Exercise requirements: First find the line with "Austin Film Festival", then reproduce it and all following lines of the data to the end, exactly and with no pictures, adding nothing.

:: Data in this exercise ::

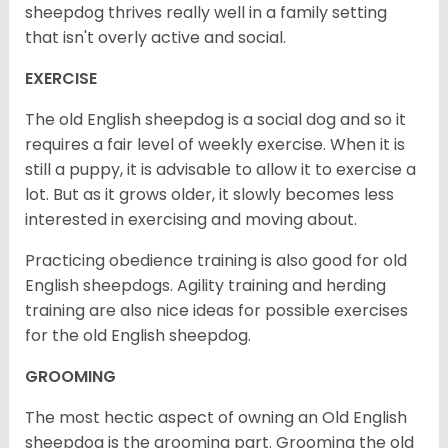
sheepdog thrives really well in a family setting
that isn't overly active and social.
EXERCISE
The old English sheepdog is a social dog and so it
requires a fair level of weekly exercise. When it is
still a puppy, it is advisable to allow it to exercise a
lot. But as it grows older, it slowly becomes less
interested in exercising and moving about.
Practicing obedience training is also good for old
English sheepdogs. Agility training and herding
training are also nice ideas for possible exercises
for the old English sheepdog.
GROOMING
The most hectic aspect of owning an Old English
sheepdog is the grooming part. Grooming the old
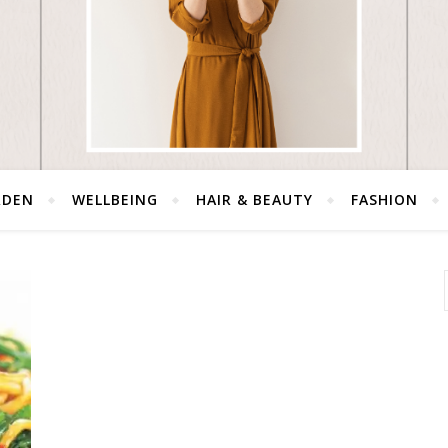
RDEN
WELLBEING
HAIR & BEAUTY
FASHION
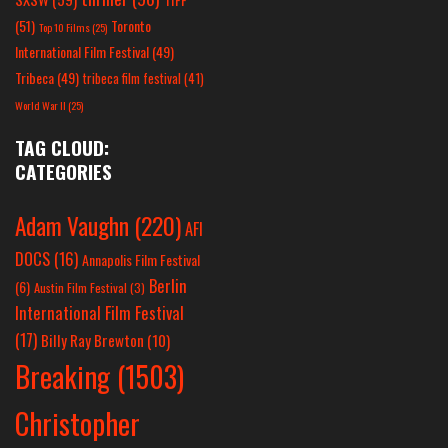
(51)
Toronto
Top 10 Films
(25)
International Film Festival
(49)
Tribeca
(49)
tribeca film festival
(41)
World War II
(25)
TAG CLOUD:
CATEGORIES
Adam Vaughn
(220)
AFI
DOCS
(16)
Annapolis Film Festival
Berlin
(6)
Austin Film Festival
(3)
International Film Festival
(17)
Billy Ray Brewton
(10)
Breaking
(1503)
Christopher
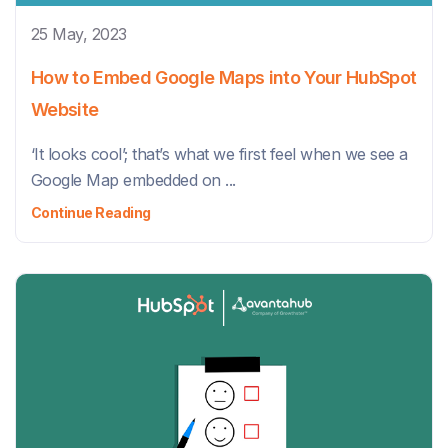
25 May, 2023
How to Embed Google Maps into Your HubSpot
Website
‘It looks cool’; that’s what we first feel when we see a
Google Map embedded on ...
Continue Reading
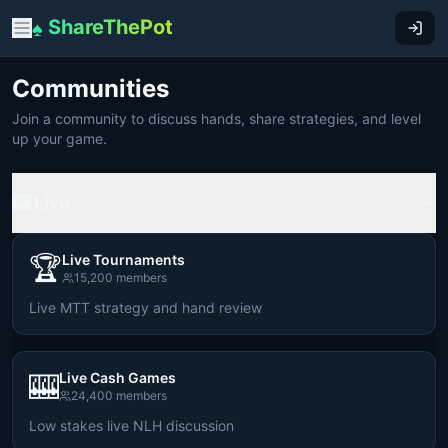
ShareThePot
♠
Communities
Join a community to discuss hands, share strategies, and level
up your game.
🎰 Live
🏆
Live Tournaments
15,200
members
Live MTT strategy and hand review
🎰
Live Cash Games
24,400
members
Low stakes live NLH discussion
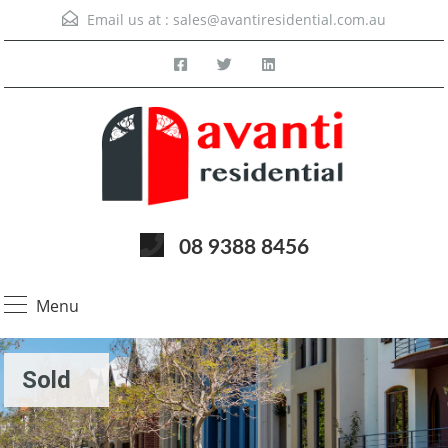
Email us at :
sales@avantiresidential.com.au
08 9388 8456
Menu
Sold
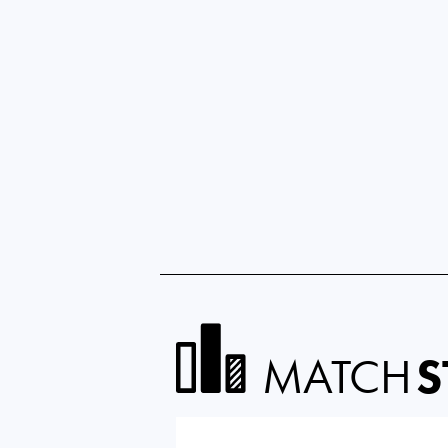
MATCH
S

:::

Output of the exercise:
Austin Film Festival
(3)
International Film Festival
(17)
Billy Ray Brewton
(10)
Breaking
(1503)
Christopher
25 May, 2023
How to Embed Google Maps into Your HubSpot
Website
‘It looks cool’; that’s what we first feel when we see a
Google Map embedded on ...
Continue Reading
ShareThePot
♠
Communities
Join a community to discuss hands, share strategies, and level
up your game.
🎰 Live
🏆
Live Tournaments
15,200
members
Live MTT strategy and hand review
🎰
Live Cash Games
24,400
members
Low stakes live NLH discussion
Email us at :
sales@avantiresidential.com.au
08 9388 8456
Menu
Sold
MATCH
S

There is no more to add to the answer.